The current study found significant differences between ARDs across all lung function measures, in agreement with previous studies. The presence of pleural plaques has been significantly associated with respiratory impairment in some studies [21], but not in others. Male asbestos-exposed individuals with DPT showed lower DLCO and FVC than individuals without a history of asbestos exposure alone, but the FEV1/FVC values were not different [22]. In a study from India, workers exposed to asbestos had a mean FVC <80% of the predicted value [23]. Abejie and colleagues [24] found chrysotile exposed workers in China had significantly reduced FVC, FEV1, FEV1/FVC, and DLCO, and workers with asbestosis had lower FVC and DLCO values but not FEV1/FVC values, compared to workers with asbestos exposure but without asbestosis. A similar finding in China was also reported by Wang et al. [25], who reported a significant drop in FVC and DLCO in 248 workers exposed to mainly chrysotile.

Our findings support previous data that lung function in individuals with ARDs is significantly lower than currently healthy asbestos-exposed individuals.
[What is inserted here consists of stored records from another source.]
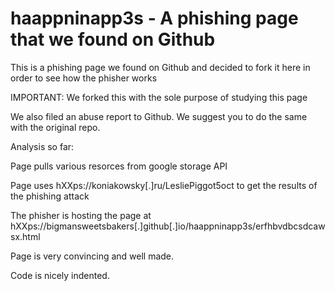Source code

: # haappninapp3s - A phishing page that we found on Github

This is a phishing page we found on Github and decided to fork it here in order to see how the phisher works

IMPORTANT: We forked this with the sole purpose of studying this page

We also filed an abuse report to Github. We suggest you to do the same with the original repo.


Analysis so far:

Page pulls various resorces from google storage API

Page uses hXXps://koniakowsky[.]ru/LesliePiggot5oct to get the results of the phishing attack

The phisher is hosting the page at hXXps://bigmansweetsbakers[.]github[.]io/haappninapp3s/erfhbvdbcsdcawsx.html

Page is very convincing and well made.

Code is nicely indented.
In our study, important factors which affect lung function such as smoking history, age, and BMI were adjusted for [26,27], but interestingly, controlling for the effects of these three independent variables did not have a large effect on lung function in those with ARDs, only on those who were apparently healthy, possibly due to confounding by severity. It has been known that cumulative exposure of asbestos is strongly associated with lung function decline [28]. The lack of exposure assessment was a limitation in the study, but unfortunately the data was not collected.

In conclusion, occupational and/or environmental exposure to asbestos is strongly related to an increased decline in lung function. Our study shows significant differences in lung function in individuals with ARDs compared to currently healthy individuals with a history of previous exposure to asbestos. Regular monitoring of lung function among asbestos-exposed populations is a simple tool to facilitate earlier interventions.

Conflicts of interest

The authors declare that there are no conflicts of interest.